___ MATERIAL FOR THIS TASK

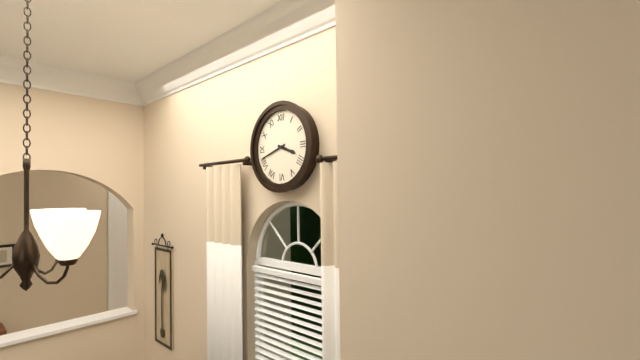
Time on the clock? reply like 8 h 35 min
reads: 3 h 42 min
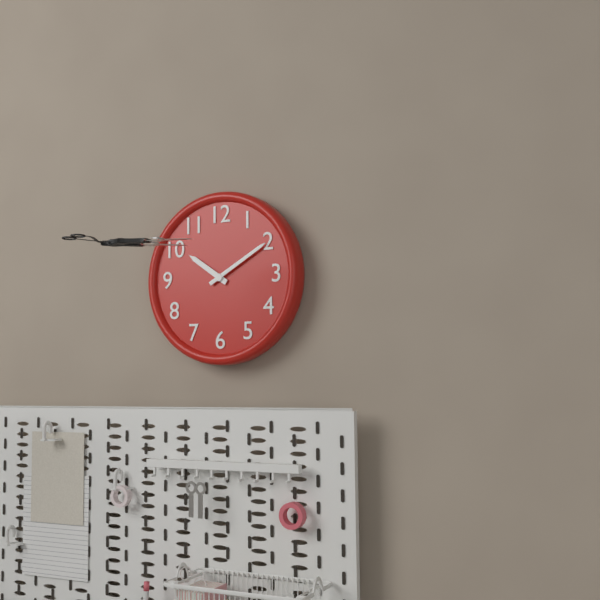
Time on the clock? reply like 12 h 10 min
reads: 10 h 10 min
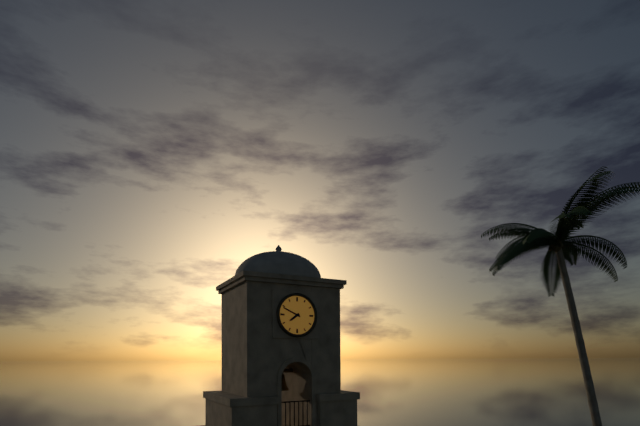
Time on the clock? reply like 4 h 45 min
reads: 7 h 49 min
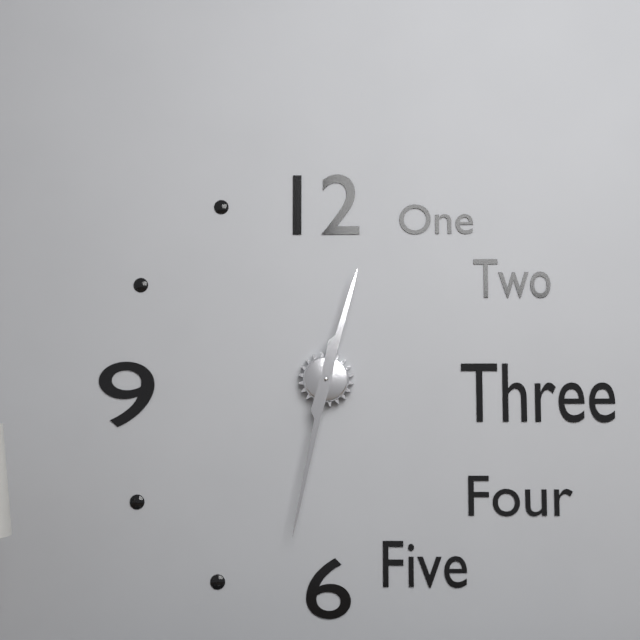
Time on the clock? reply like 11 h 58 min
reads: 12 h 32 min
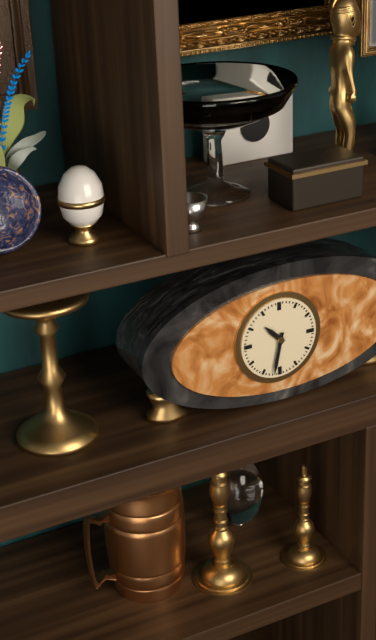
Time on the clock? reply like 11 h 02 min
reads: 10 h 32 min
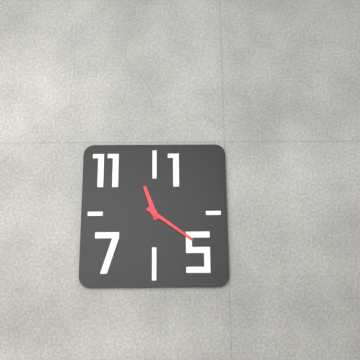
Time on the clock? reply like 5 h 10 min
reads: 11 h 21 min
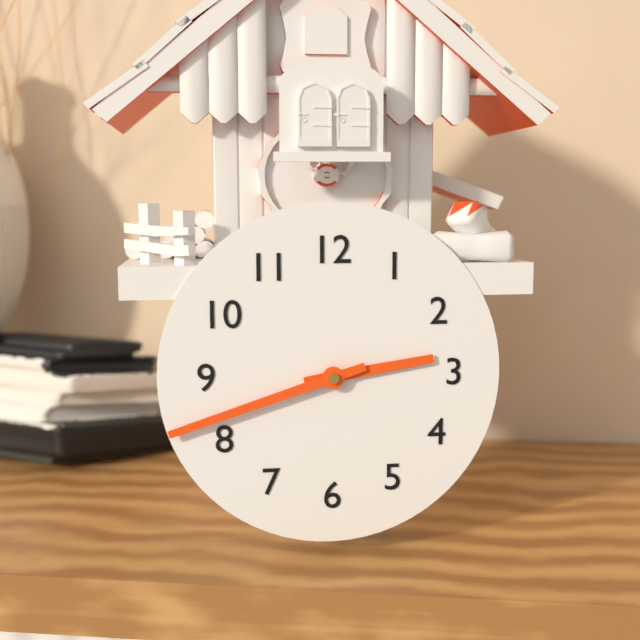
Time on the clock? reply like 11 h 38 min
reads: 2 h 42 min
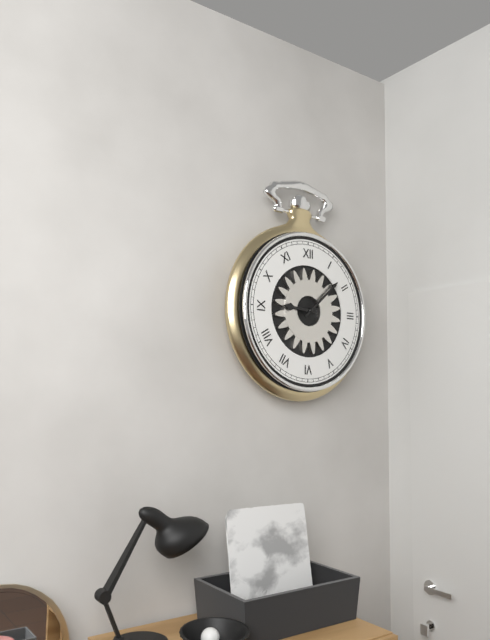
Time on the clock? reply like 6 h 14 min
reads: 9 h 08 min
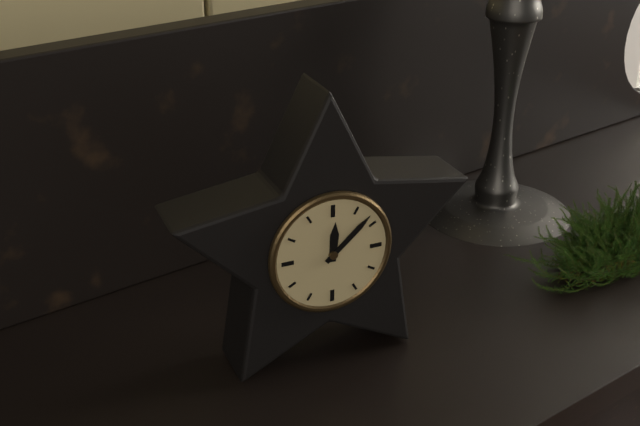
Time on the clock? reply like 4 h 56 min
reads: 12 h 08 min
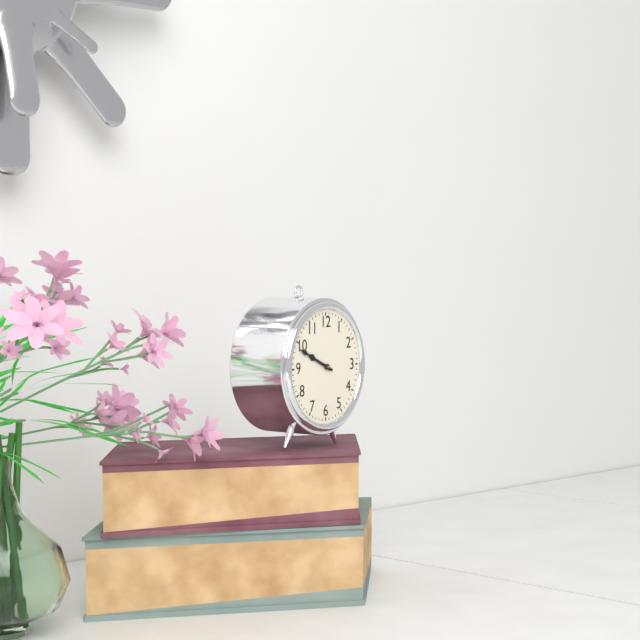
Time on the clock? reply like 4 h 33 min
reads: 9 h 49 min
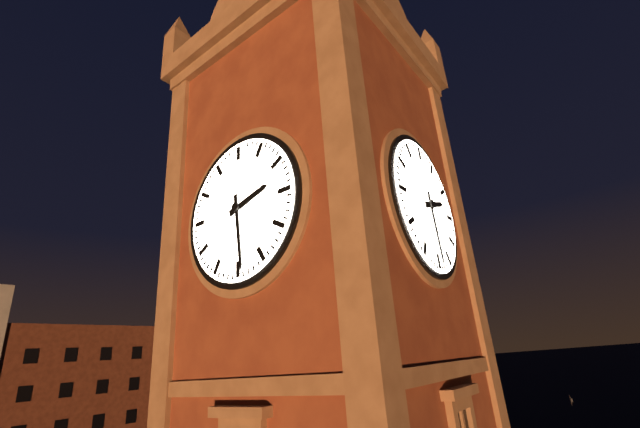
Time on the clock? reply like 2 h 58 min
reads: 2 h 29 min
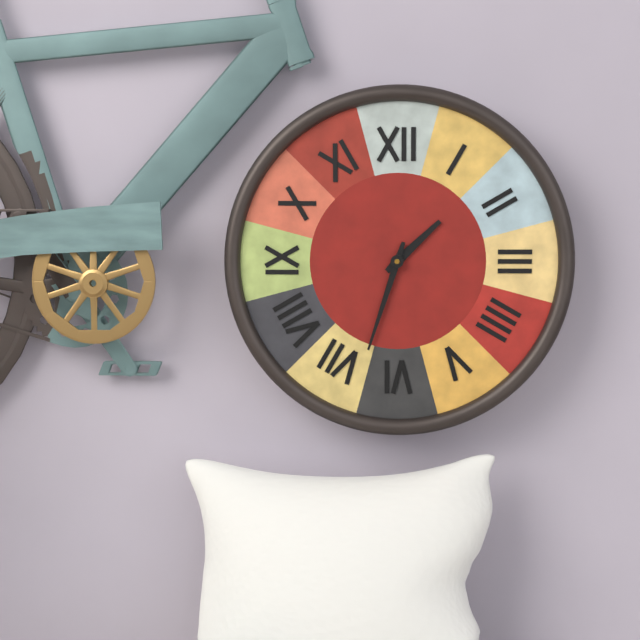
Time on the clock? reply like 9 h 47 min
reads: 1 h 33 min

______

WHAT YOU WILL DO
Copy word for word the lines of the entries from the one containing "Time on the clock? reply like 11 h 58 min" through the last line of the entries, including both ends. Omit the pictures from your copy.

FINAL RESULT
Time on the clock? reply like 11 h 58 min
reads: 12 h 32 min
Time on the clock? reply like 11 h 02 min
reads: 10 h 32 min
Time on the clock? reply like 5 h 10 min
reads: 11 h 21 min
Time on the clock? reply like 11 h 38 min
reads: 2 h 42 min
Time on the clock? reply like 6 h 14 min
reads: 9 h 08 min
Time on the clock? reply like 4 h 56 min
reads: 12 h 08 min
Time on the clock? reply like 4 h 33 min
reads: 9 h 49 min
Time on the clock? reply like 2 h 58 min
reads: 2 h 29 min
Time on the clock? reply like 9 h 47 min
reads: 1 h 33 min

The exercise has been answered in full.